Il est raisonnable de penser que nous, les humains, avons joué un rôle dans cette adaptation, car nos plantations monoculturelles, nos peuplements forestiers par exemple, ont fourni aux champignons des conditions optimales pour s’adapter. Les champignons semblent avoir saisi cette opportunité. Les spécialistes prospèrent dans les forêts anciennes. Dans ce scénario, il n’y a pas beaucoup de chances pour que Mycena s’installe sur des arbres vivants, car les champignons spécialisés sont déjà présents dans ce milieu naturel et ne laissent pas entrer les autres.

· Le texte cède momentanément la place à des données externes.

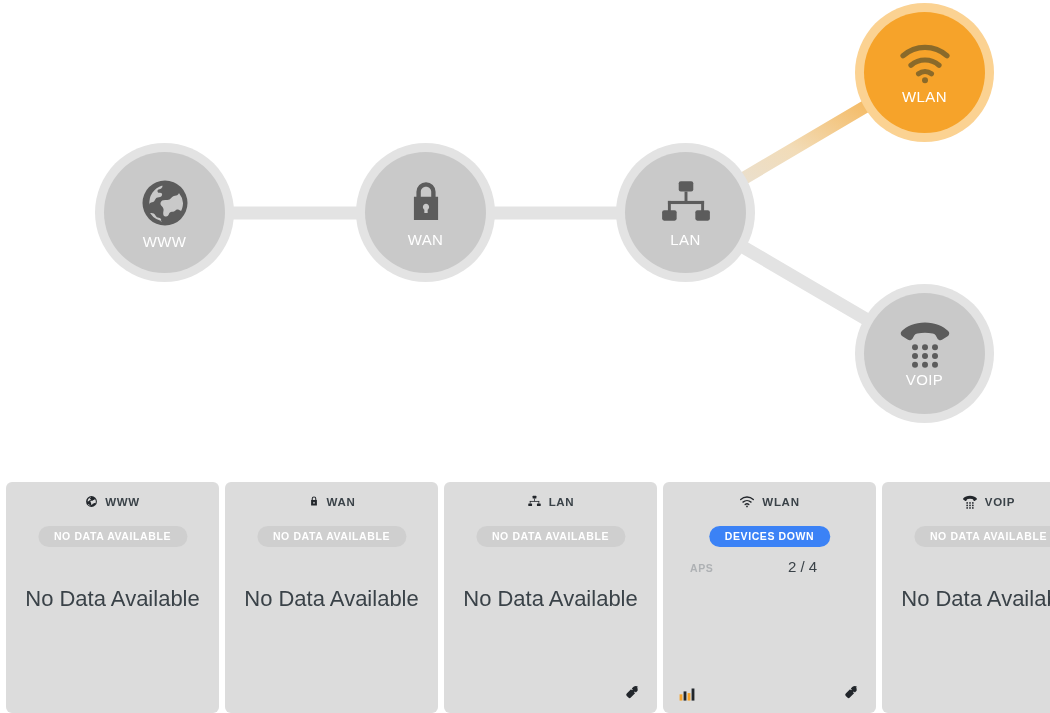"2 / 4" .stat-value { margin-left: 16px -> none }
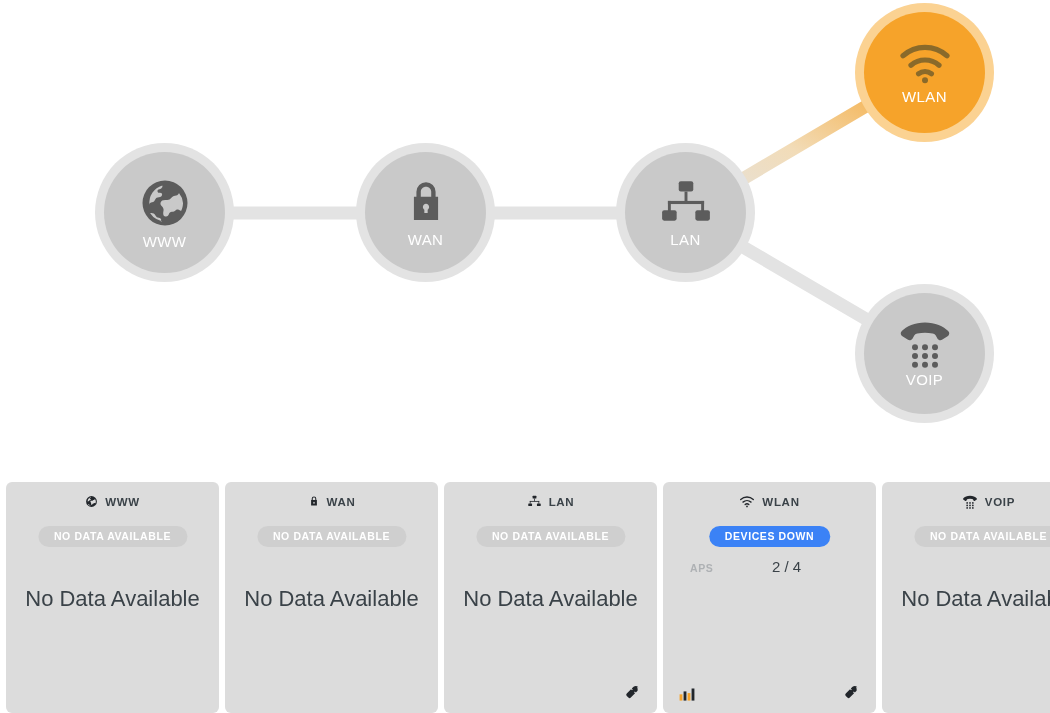"GUESTS" div.stat-row { html: none -> <div> <span>GUESTS</span> <span>0</span> </div> }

En revanche, les plantations homogènes cultivées par les humains et composées de jeunes plants du même âge donnent une chance au Mycena, car les champignons spécialisés ne s’y sont pas encore implantés. Il en va de même pour les environnements difficiles, comme l’Arctique, ou les environnements perturbés, comme ceux où il y a beaucoup d’animaux qui paissent.
L’étude publiée dans Environmental Microbiology : Mycena species can be opportunist-generalist plant root invaders et présentée sur le site de l’Université de Copenhague : Fungal evolution discovered: Mycena can now invade living hosts.